Koike Kazuo and Kojima Goseki’s Path of the Assassin (known in Japan as Hanzō no Mon) is the third and most intimate entry in their legendary historical trilogy, following Lone Wolf and Cub and Samurai Executioner.
Set in the tumultuous Sengoku period, it reimagines the foundational relationship between two titans of Japanese history: Hattori Hanzō, the legendary shinobi leader, and Tokugawa Ieyasu, the future shogun. Unlike its predecessors’ focus on solitary duty, this is a story of profound, complex partnership. The narrative charts Ieyasu’s perilous rise from a vulnerable hostage to a supreme strategist, with Hanzō as his indispensable shadow. Hanzō’s role is not merely that of a bodyguard, but as Ieyasu’s darker half—executing the clandestine, brutal, and morally ambiguous missions necessary for political survival that the future ruler cannot openly undertake.

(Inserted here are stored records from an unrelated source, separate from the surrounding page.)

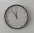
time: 11:53
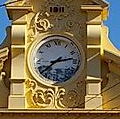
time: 2:38
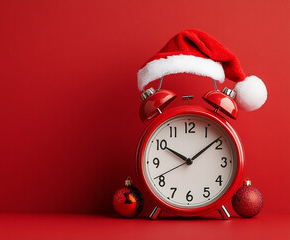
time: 10:08
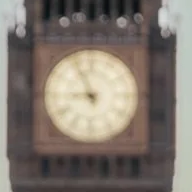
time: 8:56
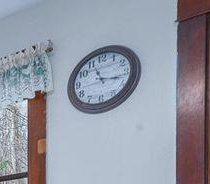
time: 11:17
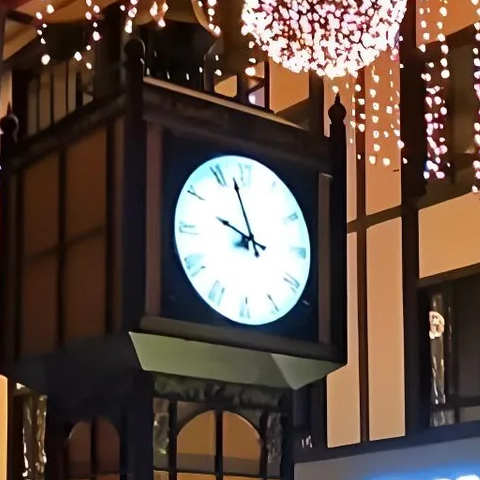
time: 9:57
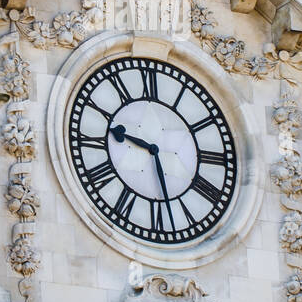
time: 9:27
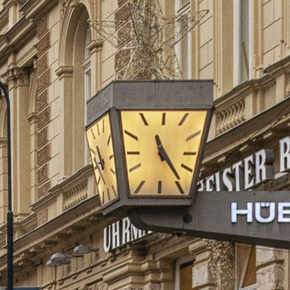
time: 11:23
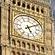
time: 5:09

The manga’s brilliance lies in its psychological depth and political intrigue. It explores a symbiotic bond forged in mutual necessity and deep trust, yet strained by the ruthless demands of destiny. Kojima’s artwork masterfully shifts between grand wartime chaos and tense, shadowy covert operations. Path of the Assassin is less about the spectacle of combat and more about the birth of a nation in the backrooms and night alleys of history, examining the personal costs of ambition and the unspoken bond between the man who commands the light and the one who masters the dark.